▶ _What to do_:
An exact restatement of all the data is required, with the pictures left out.

──────── Task data

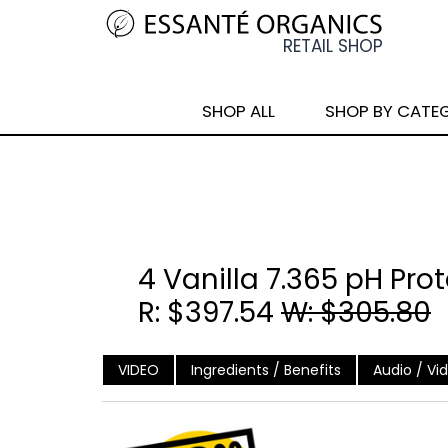
SHOP ALL
SHOP BY CATE
4 Vanilla 7.365 pH Pro
R: $397.54
W: $305.80
VIDEO
Ingredients / Benefits
Audio / Vi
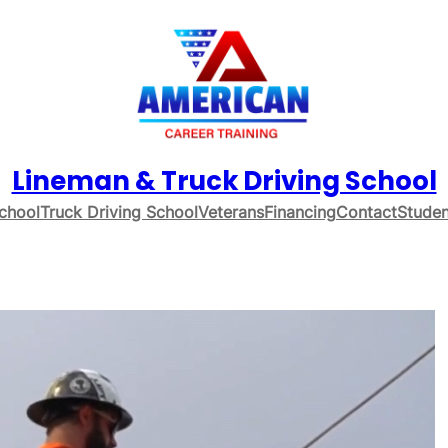
Lineman & Truck Driving School
chool
Truck Driving School
Veterans
Financing
Contact
Studen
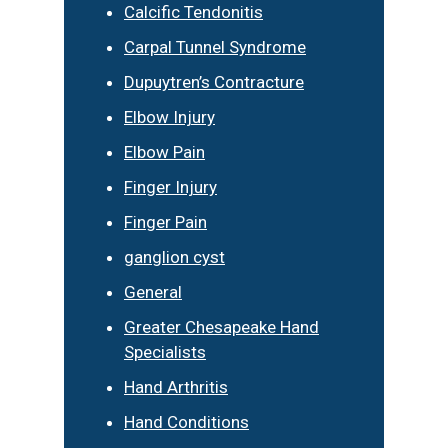
Calcific Tendonitis
Carpal Tunnel Syndrome
Dupuytren’s Contracture
Elbow Injury
Elbow Pain
Finger Injury
Finger Pain
ganglion cyst
General
Greater Chesapeake Hand
Specialists
Hand Arthritis
Hand Conditions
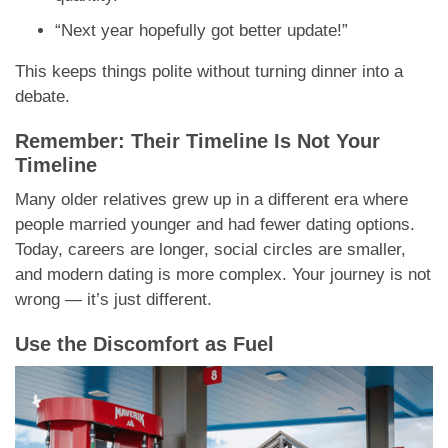
“Next year hopefully got better update!”
This keeps things polite without turning dinner into a
debate.
Remember: Their Timeline Is Not Your
Timeline
Many older relatives grew up in a different era where
people married younger and had fewer dating options.
Today, careers are longer, social circles are smaller,
and modern dating is more complex. Your journey is not
wrong — it’s just different.
Use the Discomfort as Fuel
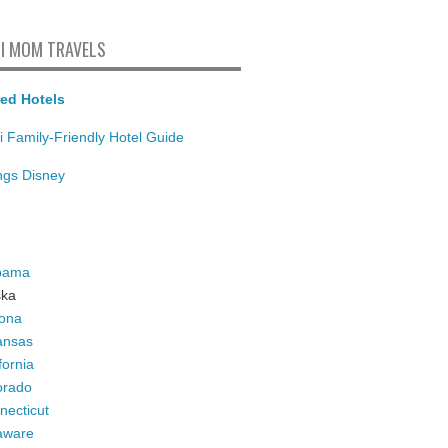
I MOM TRAVELS
ed Hotels
i Family-Friendly Hotel Guide
ings Disney
bama
ska
zona
ansas
fornia
orado
necticut
aware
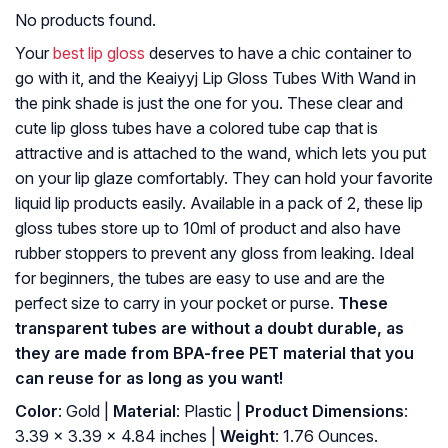
No products found.
Your
best lip gloss
deserves to have a chic container to
go with it, and the Keaiyyj Lip Gloss Tubes With Wand in
the pink shade is just the one for you. These clear and
cute lip gloss tubes have a colored tube cap that is
attractive and is attached to the wand, which lets you put
on your lip glaze comfortably. They can hold your favorite
liquid lip products easily. Available in a pack of 2, these lip
gloss tubes store up to 10ml of product and also have
rubber stoppers to prevent any gloss from leaking. Ideal
for beginners, the tubes are easy to use and are the
perfect size to carry in your pocket or purse.
These
transparent tubes are without a doubt durable, as
they are made from BPA-free PET material that you
can reuse for as long as you want!
Color
: Gold |
Material
: Plastic |
Product Dimensions
:
3.39 x 3.39 x 4.84 inches |
Weight
: 1.76 Ounces.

────────────────

▶ _Final answer_:
SHOP ALL
SHOP BY CATE
4 Vanilla 7.365 pH Pro
R: $397.54
W: $305.80
VIDEO
Ingredients / Benefits
Audio / Vi
Lineman & Truck Driving School
chool
Truck Driving School
Veterans
Financing
Contact
Studen
Calcific Tendonitis
Carpal Tunnel Syndrome
Dupuytren’s Contracture
Elbow Injury
Elbow Pain
Finger Injury
Finger Pain
ganglion cyst
General
Greater Chesapeake Hand
Specialists
Hand Arthritis
Hand Conditions
“Next year hopefully got better update!”
This keeps things polite without turning dinner into a
debate.
Remember: Their Timeline Is Not Your
Timeline
Many older relatives grew up in a different era where
people married younger and had fewer dating options.
Today, careers are longer, social circles are smaller,
and modern dating is more complex. Your journey is not
wrong — it’s just different.
Use the Discomfort as Fuel
I MOM TRAVELS
ed Hotels
i Family-Friendly Hotel Guide
ings Disney
bama
ska
zona
ansas
fornia
orado
necticut
aware
No products found.
Your
best lip gloss
deserves to have a chic container to
go with it, and the Keaiyyj Lip Gloss Tubes With Wand in
the pink shade is just the one for you. These clear and
cute lip gloss tubes have a colored tube cap that is
attractive and is attached to the wand, which lets you put
on your lip glaze comfortably. They can hold your favorite
liquid lip products easily. Available in a pack of 2, these lip
gloss tubes store up to 10ml of product and also have
rubber stoppers to prevent any gloss from leaking. Ideal
for beginners, the tubes are easy to use and are the
perfect size to carry in your pocket or purse.
These
transparent tubes are without a doubt durable, as
they are made from BPA-free PET material that you
can reuse for as long as you want!
Color
: Gold |
Material
: Plastic |
Product Dimensions
:
3.39 x 3.39 x 4.84 inches |
Weight
: 1.76 Ounces.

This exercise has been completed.